Os diários do primeiro-ministro e criminoso de guerra Hideki Tojo foram doados à biblioteca de Tóquio.

Os diários do primeiro-ministro e criminoso de guerra Hideki Tojo foram doados à biblioteca de Tóquio.

TÓQUIO – Cerca de 300 documentos pertencentes a Hideki Tojo, primeiro-ministro do Japão durante a guerra, que foi executado em 1948 como criminoso de guerra por crimes contra a paz, foram doados por membros de sua família a uma biblioteca de Tóquio e disponibilizados ao público, segundo apurou a Kyodo News.

Os documentos, incluindo anotações e cartas manuscritas doadas à Biblioteca Nacional da Dieta, contêm os pensamentos pessoais de Tojo e suas críticas ao Tribunal Militar Internacional para o Extremo Oriente, estabelecido pelos Aliados para julgar criminosos de guerra japoneses entre 1946 e 1948.
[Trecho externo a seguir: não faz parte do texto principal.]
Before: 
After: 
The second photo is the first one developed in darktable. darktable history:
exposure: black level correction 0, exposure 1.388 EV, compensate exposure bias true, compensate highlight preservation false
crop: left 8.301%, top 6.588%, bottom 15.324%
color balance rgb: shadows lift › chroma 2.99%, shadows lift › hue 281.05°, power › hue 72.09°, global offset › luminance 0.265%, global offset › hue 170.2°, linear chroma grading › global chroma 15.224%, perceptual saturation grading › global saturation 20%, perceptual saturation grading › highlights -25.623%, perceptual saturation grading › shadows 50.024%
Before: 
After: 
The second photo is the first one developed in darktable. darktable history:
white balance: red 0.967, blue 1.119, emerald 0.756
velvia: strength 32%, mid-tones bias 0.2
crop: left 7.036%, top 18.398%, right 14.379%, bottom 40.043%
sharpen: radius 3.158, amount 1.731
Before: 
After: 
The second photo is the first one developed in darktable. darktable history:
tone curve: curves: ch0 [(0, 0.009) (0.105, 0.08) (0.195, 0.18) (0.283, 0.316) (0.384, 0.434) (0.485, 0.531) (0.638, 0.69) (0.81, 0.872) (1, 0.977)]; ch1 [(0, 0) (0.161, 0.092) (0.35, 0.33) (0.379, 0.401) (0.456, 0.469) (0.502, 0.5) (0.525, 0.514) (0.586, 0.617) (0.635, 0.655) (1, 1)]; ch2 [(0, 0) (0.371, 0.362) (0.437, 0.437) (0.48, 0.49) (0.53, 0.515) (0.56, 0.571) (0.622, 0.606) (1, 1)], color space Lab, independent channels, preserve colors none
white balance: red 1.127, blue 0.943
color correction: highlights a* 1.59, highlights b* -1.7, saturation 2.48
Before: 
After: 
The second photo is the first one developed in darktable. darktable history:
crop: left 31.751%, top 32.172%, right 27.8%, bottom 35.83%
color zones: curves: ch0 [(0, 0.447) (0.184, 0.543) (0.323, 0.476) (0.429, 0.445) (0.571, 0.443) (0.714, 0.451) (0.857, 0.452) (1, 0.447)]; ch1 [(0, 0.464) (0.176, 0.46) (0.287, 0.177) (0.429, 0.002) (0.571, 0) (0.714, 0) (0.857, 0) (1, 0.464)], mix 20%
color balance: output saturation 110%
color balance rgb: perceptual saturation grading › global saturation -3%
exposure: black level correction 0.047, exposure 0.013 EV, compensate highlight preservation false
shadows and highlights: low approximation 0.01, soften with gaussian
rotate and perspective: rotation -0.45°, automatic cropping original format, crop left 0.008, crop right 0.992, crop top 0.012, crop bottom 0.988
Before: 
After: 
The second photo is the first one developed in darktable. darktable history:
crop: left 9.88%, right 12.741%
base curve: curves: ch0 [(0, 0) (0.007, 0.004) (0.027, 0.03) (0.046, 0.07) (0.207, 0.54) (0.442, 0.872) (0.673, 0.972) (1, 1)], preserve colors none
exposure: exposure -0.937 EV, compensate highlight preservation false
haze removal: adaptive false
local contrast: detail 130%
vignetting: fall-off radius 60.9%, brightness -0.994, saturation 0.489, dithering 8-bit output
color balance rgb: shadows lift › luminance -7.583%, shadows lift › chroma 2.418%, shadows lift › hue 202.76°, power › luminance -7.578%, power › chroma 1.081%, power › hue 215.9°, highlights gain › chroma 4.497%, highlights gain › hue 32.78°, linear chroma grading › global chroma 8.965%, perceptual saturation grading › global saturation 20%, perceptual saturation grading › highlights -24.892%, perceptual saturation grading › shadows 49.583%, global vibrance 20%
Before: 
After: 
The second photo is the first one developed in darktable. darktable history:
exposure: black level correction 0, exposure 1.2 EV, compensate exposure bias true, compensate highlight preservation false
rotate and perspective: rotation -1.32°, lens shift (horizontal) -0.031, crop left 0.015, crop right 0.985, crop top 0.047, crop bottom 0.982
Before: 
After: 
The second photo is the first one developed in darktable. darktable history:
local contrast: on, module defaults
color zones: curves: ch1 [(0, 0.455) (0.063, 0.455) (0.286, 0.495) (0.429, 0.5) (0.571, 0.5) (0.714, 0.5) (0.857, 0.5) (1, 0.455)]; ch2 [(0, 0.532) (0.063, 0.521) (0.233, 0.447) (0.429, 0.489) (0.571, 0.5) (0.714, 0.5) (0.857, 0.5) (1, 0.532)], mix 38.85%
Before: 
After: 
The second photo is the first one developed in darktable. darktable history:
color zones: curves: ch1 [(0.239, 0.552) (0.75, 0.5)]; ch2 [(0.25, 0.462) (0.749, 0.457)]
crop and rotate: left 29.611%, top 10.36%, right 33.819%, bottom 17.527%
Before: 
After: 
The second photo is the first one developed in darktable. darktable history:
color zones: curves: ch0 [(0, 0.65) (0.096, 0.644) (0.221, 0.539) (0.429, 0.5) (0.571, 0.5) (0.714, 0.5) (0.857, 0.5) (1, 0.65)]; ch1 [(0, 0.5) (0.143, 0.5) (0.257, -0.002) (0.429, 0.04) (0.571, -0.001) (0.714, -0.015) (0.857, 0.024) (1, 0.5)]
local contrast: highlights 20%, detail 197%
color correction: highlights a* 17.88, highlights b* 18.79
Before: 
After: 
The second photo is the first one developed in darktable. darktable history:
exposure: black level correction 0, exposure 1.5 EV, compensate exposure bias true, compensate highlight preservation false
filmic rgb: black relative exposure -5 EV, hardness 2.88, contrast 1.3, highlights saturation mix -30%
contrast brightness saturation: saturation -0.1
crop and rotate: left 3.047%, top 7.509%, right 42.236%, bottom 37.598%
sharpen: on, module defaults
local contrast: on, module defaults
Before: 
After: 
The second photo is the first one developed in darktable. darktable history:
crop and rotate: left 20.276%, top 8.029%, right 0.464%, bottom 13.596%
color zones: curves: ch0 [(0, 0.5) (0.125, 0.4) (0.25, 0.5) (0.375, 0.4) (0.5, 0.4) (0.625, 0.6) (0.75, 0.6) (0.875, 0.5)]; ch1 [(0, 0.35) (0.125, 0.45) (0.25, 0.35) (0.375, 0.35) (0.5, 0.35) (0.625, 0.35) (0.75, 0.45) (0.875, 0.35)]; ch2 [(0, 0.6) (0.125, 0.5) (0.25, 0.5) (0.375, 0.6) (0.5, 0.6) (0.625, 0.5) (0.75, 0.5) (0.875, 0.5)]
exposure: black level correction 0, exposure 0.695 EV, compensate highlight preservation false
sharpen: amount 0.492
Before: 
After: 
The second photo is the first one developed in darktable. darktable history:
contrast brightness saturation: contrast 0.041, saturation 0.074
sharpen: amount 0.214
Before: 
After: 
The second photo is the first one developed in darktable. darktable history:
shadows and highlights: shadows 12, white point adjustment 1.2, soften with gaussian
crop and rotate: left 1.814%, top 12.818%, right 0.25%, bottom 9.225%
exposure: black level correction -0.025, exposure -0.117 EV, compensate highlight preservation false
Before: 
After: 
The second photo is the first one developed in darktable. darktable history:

Os arquivos foram entregues entre maio e junho pelas famílias da segunda e terceira filhas de Tojo e podem ser consultados mediante solicitação.

Tojo escreveu sobre seu interrogatório pelo Procurador-Geral dos EUA, Joseph Keenan, descrevendo-o como "uma última oportunidade" de buscar justiça e dizendo que se sentia como se estivesse "entrando em batalha".

Yuta Okubo, professor assistente da Universidade de Kanazawa e chefe de gestão de documentos, afirmou: "Há uma abundância de documentos manuscritos que são extremamente valiosos para analisar os movimentos de Tojo durante o julgamento em Tóquio."

Essa doação ocorre em um momento em que o Japão celebra o 80º aniversário da fundação do Tribunal Distrital de Tóquio.

Em seu diário e anotações escritas entre 2 de janeiro e 14 de fevereiro de 1948, Tojo escreveu: "Mesmo que o Japão tenha sido derrotado na guerra, era esse o destino? Mas meu coração se enche de alegria ao pensar que esta é uma última oportunidade de proclamar que as ações do Japão foram baseadas na justiça da autopreservação e da autoridade."

Ele descreveu o tribunal como "justiça dos vencedores", expressando seu desprezo por não poder "expressar plenamente minhas crenças devido a várias restrições impostas".

"Não me interessa a decisão. Temo Buda e Yama muito mais do que o tribunal", disse ele, referindo-se ao rei do submundo na mitologia budista.

Embora tenha evitado citar nomes, Tojo criticou um certo réu por admitir perante o tribunal internacional a existência de uma "facção militar", ou grupo de líderes militares acusados ​​de levar o Japão à guerra, numa aparente tentativa de agradar à acusação.

Tojo também condenou outro homem por tentar obter favores da promotoria ao se converter ao cristianismo.

Ele negou categoricamente que o Imperador Showa, então conhecido como Hirohito, fosse responsável por iniciar a Guerra do Pacífico, em um artigo intitulado "Sobre a Responsabilidade da Guerra e do Imperador", expressando suas opiniões ao advogado de defesa Ichiro Kiyose.